• **Page excerpt**
################
James D. ‘Jim’ Gilpatrick, colorful Baltimore tobacconist known as a ‘consummate salesman,’ dies

James D. “Jim” Gilpatrick, the colorful former manager of Baltimore Street tobacconist A. Fader & Son, died of complications from dementia May 28 at Stella Maris Hospice. The former Bel Air resident was 83.

“Jim was just a laid-back and natural-born salesman,” said J. Calvin “Nippy” Jenkins, a Baltimore attorney and former customer. “If you called up central casting and told them to send over a salesman, it would be Jim. He was a big-framed man and made a presence whenever he entered a room.”

James Dennis Gilpatrick, son of Jules Irving Gilpatrick, an electrical engineer, and Emilie Kubicek Gilpatrick, a registered nurse, was born in Milwaukee, and raised in Sheboygan, Wisconsin.

A 1958 graduate of Central High School in Sheboygan, he attended what was then the University of Wisconsin-Sheboygan as a pre-engineering student from 1958 to 1959, when he entered the Air Force.
################
• **Provided information**
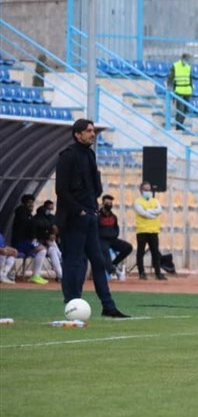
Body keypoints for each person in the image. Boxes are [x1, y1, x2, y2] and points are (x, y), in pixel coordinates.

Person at [55, 119, 129, 317]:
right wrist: (78, 210)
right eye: (88, 131)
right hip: (73, 218)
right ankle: (72, 304)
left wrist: (92, 207)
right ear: (77, 134)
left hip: (90, 217)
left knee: (98, 261)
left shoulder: (90, 155)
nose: (93, 134)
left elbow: (94, 189)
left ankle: (108, 306)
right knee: (74, 262)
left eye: (93, 130)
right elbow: (61, 190)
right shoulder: (67, 156)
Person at [11, 194, 49, 284]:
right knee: (42, 250)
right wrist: (33, 238)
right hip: (20, 242)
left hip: (26, 242)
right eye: (29, 203)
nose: (31, 205)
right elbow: (28, 227)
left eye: (32, 203)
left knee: (43, 249)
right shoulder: (21, 213)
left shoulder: (28, 214)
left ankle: (36, 275)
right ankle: (35, 275)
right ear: (24, 203)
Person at [133, 181, 167, 280]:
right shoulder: (137, 201)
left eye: (149, 190)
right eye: (146, 190)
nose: (148, 192)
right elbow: (142, 213)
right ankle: (141, 273)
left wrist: (148, 211)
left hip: (153, 230)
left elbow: (159, 210)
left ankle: (158, 273)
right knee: (140, 252)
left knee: (155, 253)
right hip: (142, 230)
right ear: (141, 190)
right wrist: (153, 214)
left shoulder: (155, 201)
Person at [98, 194, 133, 278]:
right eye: (107, 203)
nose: (109, 205)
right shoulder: (98, 216)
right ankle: (111, 271)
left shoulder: (114, 217)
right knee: (105, 250)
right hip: (101, 240)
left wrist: (114, 235)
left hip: (112, 239)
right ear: (103, 203)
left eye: (110, 203)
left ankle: (114, 263)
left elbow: (116, 229)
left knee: (128, 247)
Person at [33, 199, 63, 282]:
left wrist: (54, 233)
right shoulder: (37, 218)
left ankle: (61, 275)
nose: (50, 211)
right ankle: (61, 257)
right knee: (50, 243)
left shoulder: (51, 217)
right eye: (49, 209)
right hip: (38, 244)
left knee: (53, 250)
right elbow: (39, 233)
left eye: (51, 209)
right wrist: (49, 235)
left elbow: (55, 228)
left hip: (48, 244)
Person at [166, 52, 193, 131]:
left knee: (186, 110)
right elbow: (170, 77)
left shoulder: (188, 67)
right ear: (182, 58)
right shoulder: (175, 66)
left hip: (187, 91)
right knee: (180, 109)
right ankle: (179, 126)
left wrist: (191, 89)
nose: (188, 61)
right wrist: (170, 86)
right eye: (187, 59)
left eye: (188, 59)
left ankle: (180, 124)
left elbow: (190, 79)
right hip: (179, 90)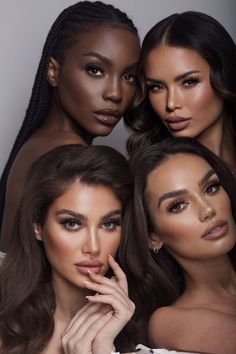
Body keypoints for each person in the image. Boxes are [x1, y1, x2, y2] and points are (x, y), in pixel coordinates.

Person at [0, 0, 140, 251]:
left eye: (129, 76)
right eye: (95, 70)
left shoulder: (40, 142)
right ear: (53, 71)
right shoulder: (69, 155)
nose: (115, 93)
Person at [0, 143, 137, 354]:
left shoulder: (147, 328)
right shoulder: (6, 327)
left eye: (109, 224)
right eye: (72, 224)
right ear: (38, 226)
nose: (93, 247)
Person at [120, 137, 236, 353]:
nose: (208, 210)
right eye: (178, 205)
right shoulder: (167, 322)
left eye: (211, 188)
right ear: (153, 237)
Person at [124, 11, 236, 170]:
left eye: (189, 82)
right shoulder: (139, 172)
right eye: (156, 87)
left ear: (224, 76)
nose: (171, 104)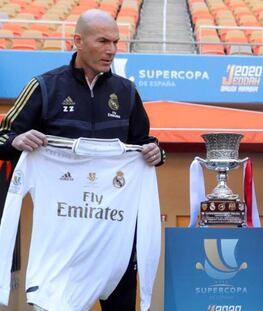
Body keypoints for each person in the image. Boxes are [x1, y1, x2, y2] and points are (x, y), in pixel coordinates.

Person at [0, 9, 165, 311]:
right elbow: (3, 137)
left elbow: (143, 143)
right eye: (103, 41)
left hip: (114, 233)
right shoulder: (44, 86)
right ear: (78, 40)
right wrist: (15, 140)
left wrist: (156, 151)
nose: (112, 50)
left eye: (115, 42)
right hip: (64, 234)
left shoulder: (126, 92)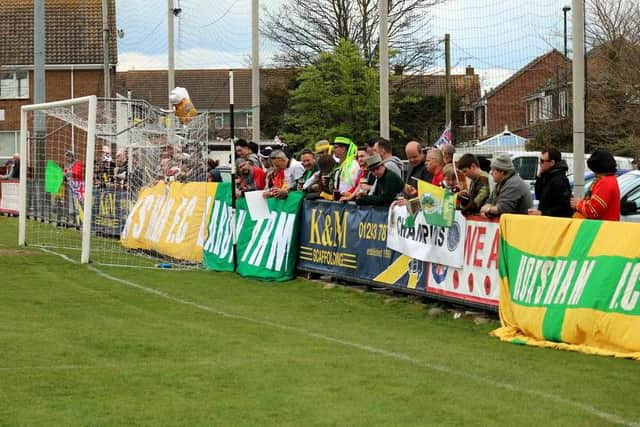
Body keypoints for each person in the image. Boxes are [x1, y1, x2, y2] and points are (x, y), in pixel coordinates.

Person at [570, 149, 620, 221]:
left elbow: (594, 210)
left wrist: (578, 204)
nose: (594, 173)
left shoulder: (605, 183)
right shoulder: (610, 179)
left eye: (594, 170)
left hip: (601, 228)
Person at [480, 153, 532, 217]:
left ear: (502, 171)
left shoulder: (513, 184)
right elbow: (488, 202)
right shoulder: (500, 184)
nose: (491, 173)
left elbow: (502, 209)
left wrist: (488, 210)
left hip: (520, 224)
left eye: (493, 170)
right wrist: (488, 210)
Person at [530, 147, 573, 217]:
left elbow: (563, 207)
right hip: (547, 218)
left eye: (542, 161)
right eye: (540, 160)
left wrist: (543, 213)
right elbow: (539, 196)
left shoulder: (559, 180)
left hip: (556, 222)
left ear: (552, 162)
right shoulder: (547, 176)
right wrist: (540, 176)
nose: (540, 163)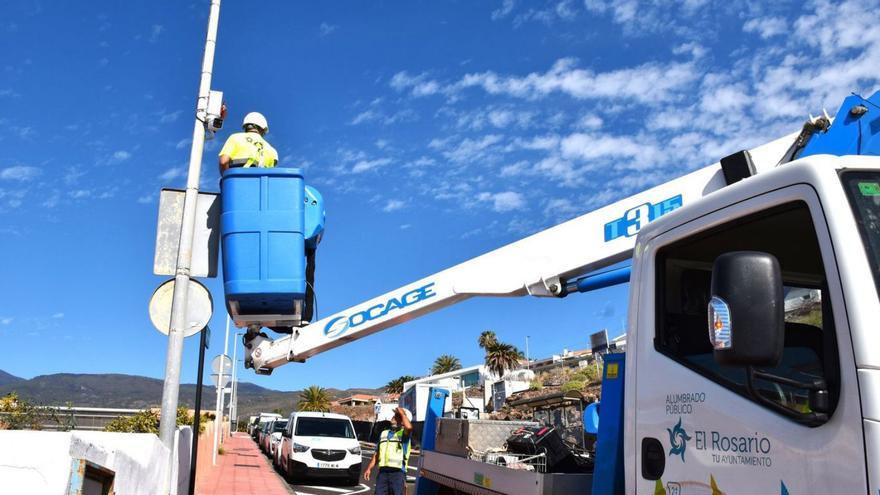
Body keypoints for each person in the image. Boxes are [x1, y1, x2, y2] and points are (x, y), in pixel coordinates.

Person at [364, 407, 413, 495]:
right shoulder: (384, 433)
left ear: (402, 421)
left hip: (397, 474)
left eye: (397, 416)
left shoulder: (403, 434)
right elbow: (377, 453)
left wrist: (402, 414)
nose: (393, 417)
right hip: (383, 473)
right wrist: (369, 468)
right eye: (394, 415)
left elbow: (409, 428)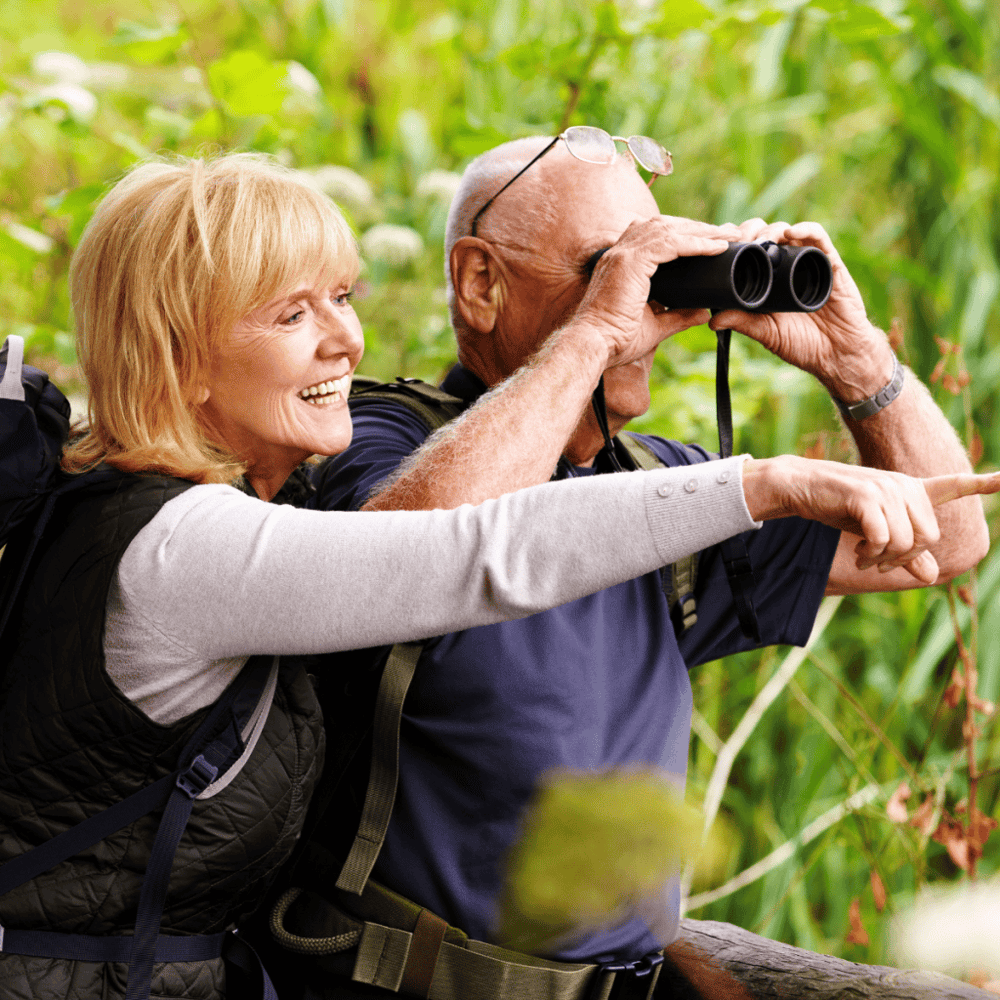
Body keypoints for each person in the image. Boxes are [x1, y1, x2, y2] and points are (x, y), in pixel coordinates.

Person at [0, 152, 816, 1000]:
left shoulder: (122, 501)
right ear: (181, 356)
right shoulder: (183, 547)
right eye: (291, 315)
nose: (345, 339)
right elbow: (467, 553)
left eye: (343, 298)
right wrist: (756, 484)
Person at [290, 132, 994, 999]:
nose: (644, 303)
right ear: (481, 283)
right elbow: (402, 557)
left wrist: (854, 358)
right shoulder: (379, 440)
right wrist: (595, 333)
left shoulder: (667, 489)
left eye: (655, 267)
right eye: (607, 264)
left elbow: (949, 544)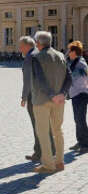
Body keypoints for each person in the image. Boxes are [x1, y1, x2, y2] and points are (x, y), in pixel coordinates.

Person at [27, 30, 70, 174]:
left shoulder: (36, 57)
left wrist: (52, 95)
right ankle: (59, 162)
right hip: (59, 101)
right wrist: (62, 94)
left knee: (43, 133)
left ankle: (48, 165)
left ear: (38, 43)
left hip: (42, 100)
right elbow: (69, 77)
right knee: (58, 131)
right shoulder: (61, 55)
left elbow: (40, 79)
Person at [18, 35, 41, 166]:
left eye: (21, 46)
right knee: (45, 124)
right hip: (46, 95)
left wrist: (24, 97)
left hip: (34, 96)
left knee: (36, 124)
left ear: (27, 46)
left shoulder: (29, 58)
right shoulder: (41, 54)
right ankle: (50, 150)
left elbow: (27, 80)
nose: (20, 48)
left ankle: (39, 152)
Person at [66, 40, 88, 153]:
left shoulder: (81, 63)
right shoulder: (72, 62)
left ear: (74, 52)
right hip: (75, 94)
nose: (68, 52)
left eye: (69, 50)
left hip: (81, 94)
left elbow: (85, 77)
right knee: (77, 119)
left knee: (81, 119)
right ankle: (80, 141)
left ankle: (85, 145)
################
• **Tasks to carry out**
**A.** Quote the stretch from "James D. ‘Jim’" through "in Sheboygan, Wisconsin." in the Gilpatrick obituary.
**B.** Write what comes next in the obituary of the Baltimore tobacconist, continuing from the end of its final sentence.

• **Responses to the exercise**
**A.**
James D. ‘Jim’ Gilpatrick, colorful Baltimore tobacconist known as a ‘consummate salesman,’ dies

James D. “Jim” Gilpatrick, the colorful former manager of Baltimore Street tobacconist A. Fader & Son, died of complications from dementia May 28 at Stella Maris Hospice. The former Bel Air resident was 83.

“Jim was just a laid-back and natural-born salesman,” said J. Calvin “Nippy” Jenkins, a Baltimore attorney and former customer. “If you called up central casting and told them to send over a salesman, it would be Jim. He was a big-framed man and made a presence whenever he entered a room.”

James Dennis Gilpatrick, son of Jules Irving Gilpatrick, an electrical engineer, and Emilie Kubicek Gilpatrick, a registered nurse, was born in Milwaukee, and raised in Sheboygan, Wisconsin.

**B.**
A radar technician, he was stationed at Lowry Air Force Base in Colorado, until being discharged in 1963.

He began his career as a tobacconist in 1963 as a sales representative at The Tobacco Bar Limited in Madison, Wisconsin, and rose to become its manager.

After meeting Ira “Bill” Fader Jr., owner of A. Fader & Son, at an industry conference, Mr. Fader, who died earlier this year, offered Mr. Gilpatrick a sales job in Baltimore in the business at 201 E. Baltimore St. that was established in 1891.

Mr. Gilpatrick rose to vice president and general manager, where he was responsible for its eight retail locations: two in downtown Baltimore, Towson, Eastpoint Mall, Westview Mall, Annapolis, Owings Mills and Catonsville.

Mr. Gilpatrick, a distinguished-looking man with a carefully trimmed beard, who always dressed in braces, oxford button-down shirts that were worn with perfectly hand-tied bow ties, dispensed cigars, pipes and tobacco mixtures, not only with sartorial elegance, but with wit, wisdom and a certain aplomb.

“He was not a dandy, but was dapper,” Mr. Jenkins said.

Mr. Jenkins also said Mr. Gilpatrick “cared a great deal about the health impact of tobacco and refused to sell to minors. He monitored tobacco legislation in the state legislature each year. He was religious, but never took a holier-than-thou attitude when it came to the subject.”

Mr. Gilpatrick also had a refined sense of humor.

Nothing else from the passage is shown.